# Records supplied:
++++++++

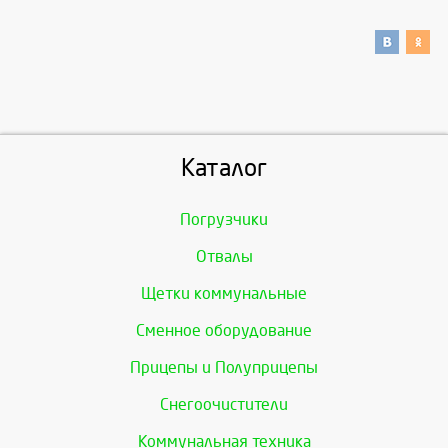
Каталог
Погрузчики
Отвалы
Щетки коммунальные
Сменное оборудование
Прицепы и Полуприцепы
Снегоочистители
Коммунальная техника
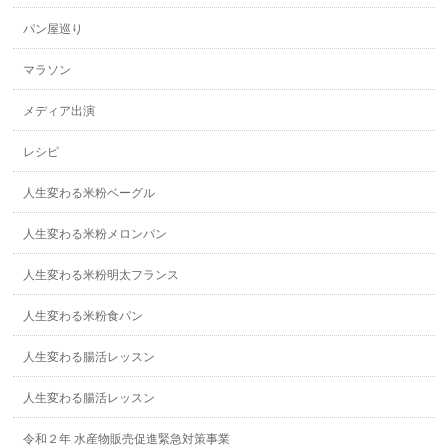
パン屋巡り
マラソン
メディア出演
レシピ
人生変わる米粉ベーグル
人生変わる米粉メロンパン
人生変わる米粉明太フランス
人生変わる米粉食パン
人生変わる腸活レッスン
人生変わる腸活レッスン
令和２年 水産物販売促進緊急対策事業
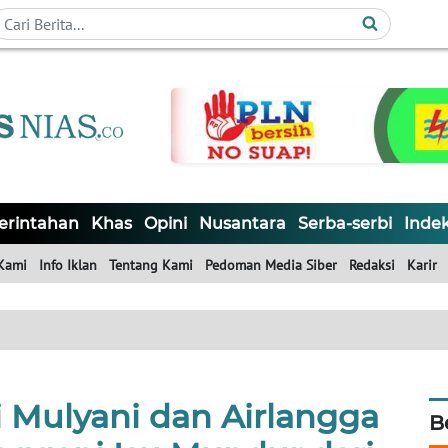
rintahan
Khas
Opini
Nusantara
Serba-serbi
Inde
Kami
Info Iklan
Tentang Kami
Pedoman Media Siber
Redaksi
Karir
i Mulyani dan Airlangga
B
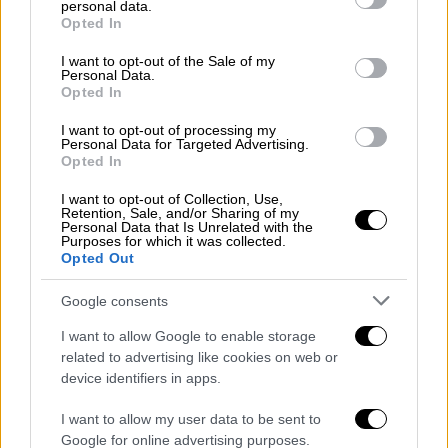
personal data.
ανθρώπινης δραστηριότητας, που μπορεί να
grant or deny consent to Google and its third-party tags to
Opted In
use your data for below specified purposes in below Google
οδηγήσει ακόμη και στον αφανισμό
consent section.
I want to opt-out of the Sale of my
ορισμένων ειδών. Σύμφωνα με την Έκθεση
Personal Data.
«WWF Living Planet Report 2020» υπήρξε
Opted In
μείωση 68% στους πληθυσμούς των
I want to opt-out of processing my
θηλαστικών, των πτηνών, των αμφιβίων, των
Personal Data for Targeted Advertising.
Opted In
ερπετών και των ψαριών συγκριτικά με το
1970.
I want to opt-out of Collection, Use,
Retention, Sale, and/or Sharing of my
Personal Data that Is Unrelated with the
Μερικοί επιστήμονες υποστηρίζουν ότι
Purposes for which it was collected.
Opted Out
ζούμε την
6η μαζική εξαφάνιση
. Όπως είναι
λογικό σοβαρές είναι και οι επιπτώσεις για
Google consents
το είδος μας, καθώς ήδη είναι έντονα τα
I want to allow Google to enable storage
προβλήματα στον πρωτογενή τομέα
related to advertising like cookies on web or
παραγωγής (ανάγκες για περισσότερα
device identifiers in apps.
τρόφιμα, έλλειψη πρώτων υλών και πόρων,
έλλειψη καλλιεργήσιμων εδαφών κ.ά.). Τα
I want to allow my user data to be sent to
Google for online advertising purposes.
οικοσυστήματα είναι τόσο στενά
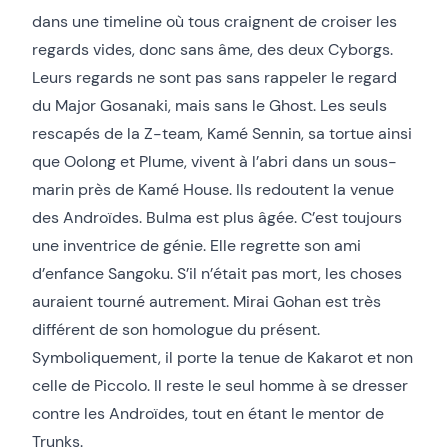
dans une timeline où tous craignent de croiser les
regards vides, donc sans âme, des deux Cyborgs.
Leurs regards ne sont pas sans rappeler le regard
du Major Gosanaki, mais sans le Ghost. Les seuls
rescapés de la Z-team, Kamé Sennin, sa tortue ainsi
que Oolong et Plume, vivent à l’abri dans un sous-
marin près de Kamé House. Ils redoutent la venue
des Androïdes. Bulma est plus âgée. C’est toujours
une inventrice de génie. Elle regrette son ami
d’enfance Sangoku. S’il n’était pas mort, les choses
auraient tourné autrement. Mirai Gohan est très
différent de son homologue du présent.
Symboliquement, il porte la tenue de Kakarot et non
celle de Piccolo. Il reste le seul homme à se dresser
contre les Androïdes, tout en étant le mentor de
Trunks.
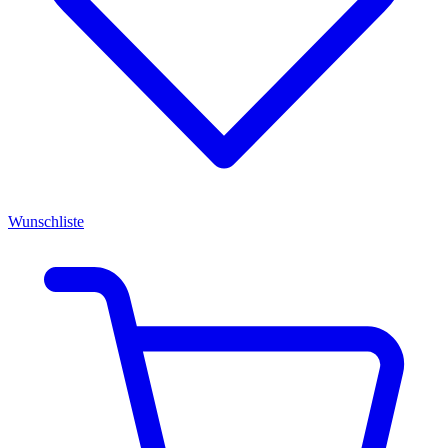
Wunschliste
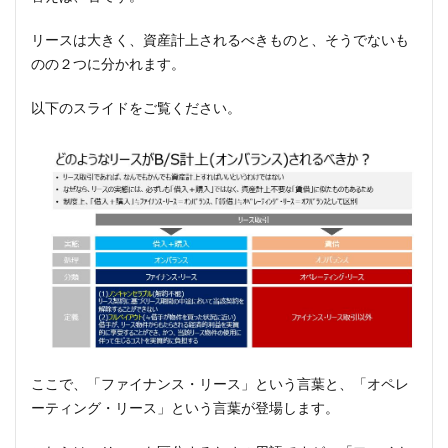
リースは大きく、資産計上されるべきものと、そうでないも
のの２つに分かれます。
以下のスライドをご覧ください。
ここで、「ファイナンス・リース」という言葉と、「オペレ
ーティング・リース」という言葉が登場します。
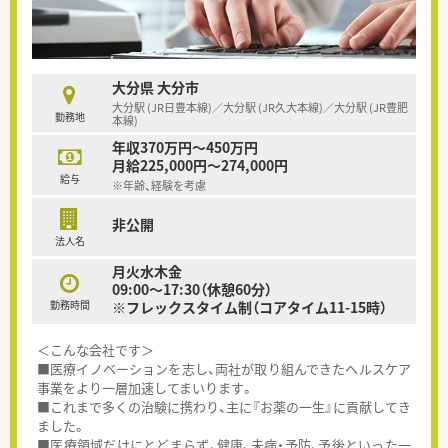
大分県 大分市
大分駅 (JR日豊本線)／大分駅 (JR久大本線)／大分駅 (JR豊肥
勤務地
本線)
年収370万円～450万円
月給225,000円～274,000円
給与
※年齢、経験を考慮
非公開
法人名
月火水木金
09:00～17:30（休憩60分）
勤務時間
※フレックスタイム制（コアタイム11-15時）
＜こんな会社です＞
■医療イノベーションを志し、両社が取り組んできたヘルスケア
事業をより一層加速してまいります。
■これまで多くの治験に携わり、主に『お薬の一生』に貢献してき
ました。
■医療領域だけにとどまらず、健康、未病・予防、予後といった一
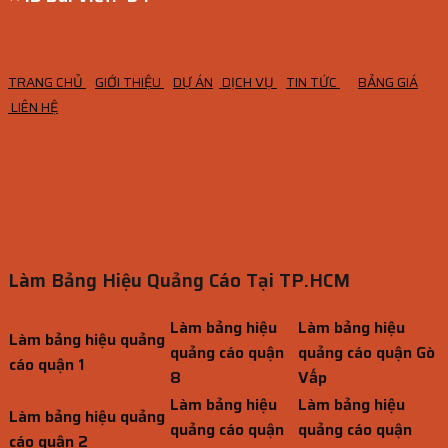
TRANG CHỦ
GIỚI THIỆU
DỰ ÁN
DỊCH VỤ
TIN TỨC
BẢNG GIÁ
LIÊN HỆ
Làm Bảng Hiệu Quảng Cáo Tại TP.HCM
Làm bảng hiệu
Làm bảng hiệu
Làm bảng hiệu quảng
quảng cáo quận
quảng cáo quận Gò
cáo quận 1
8
Vấp
Làm bảng hiệu
Làm bảng hiệu
Làm bảng hiệu quảng
quảng cáo quận
quảng cáo quận
cáo quận 2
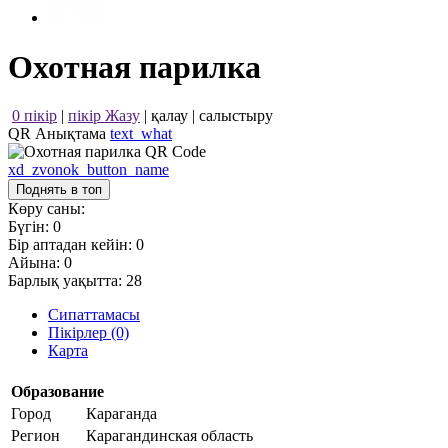
Охотная парилка
0 пікір
|
пікір Жазу
|
қалау
|
салыстыру
QR Анықтама
text_what
xd_zvonok_button_name
Поднять в топ
Көру саны:
Бүгін:
0
Бір аптадан кейін:
0
Айына:
0
Барлық уақытта:
28
Сипаттамасы
Пікірлер (0)
Карта
Образование
Город
Караганда
Регион
Карагандинская область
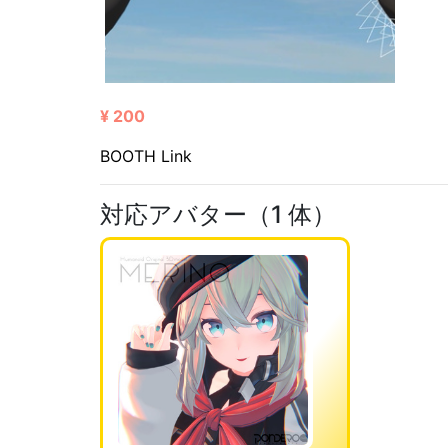
¥ 200
BOOTH Link
対応アバター（1 体）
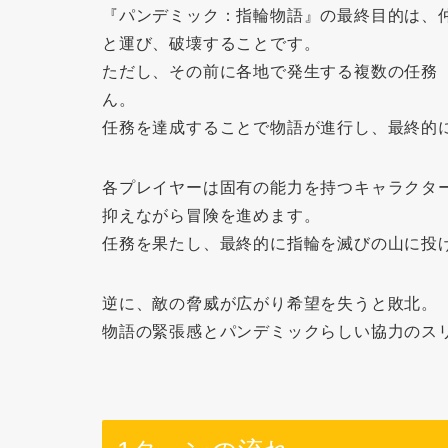
『パンデミック：指輪物語』の最終目的は、
と運び、破壊することです。
ただし、その前に各地で発生する複数の任務
ん。
任務を達成することで物語が進行し、最終的
各プレイヤーは固有の能力を持つキャラクタ
抑えながら冒険を進めます。
任務を果たし、最終的に指輪を滅びの山に投
逆に、敵の脅威が広がり希望を失うと敗北。
物語の緊張感とパンデミックらしい協力のス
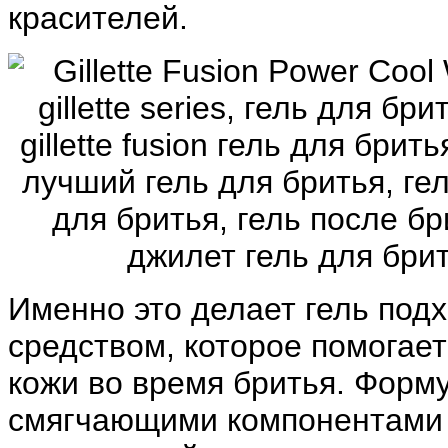
красителей.
Именно это делает гель под
средством, которое помогает
кожи во время бритья. Форм
смягчающими компонентами п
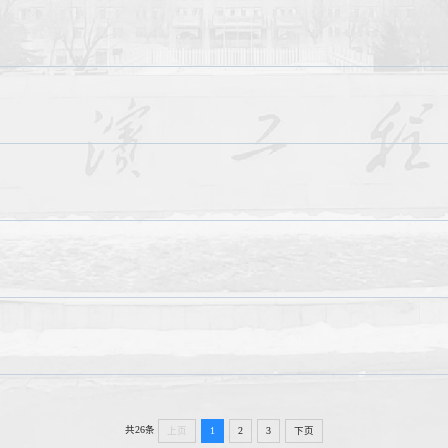
共26条
上页
1
2
3
下页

++++++++

Show every line of the material that includes the string "στον".

οδηγήσει ακόμη και στον αφανισμό
προβλήματα στον πρωτογενή τομέα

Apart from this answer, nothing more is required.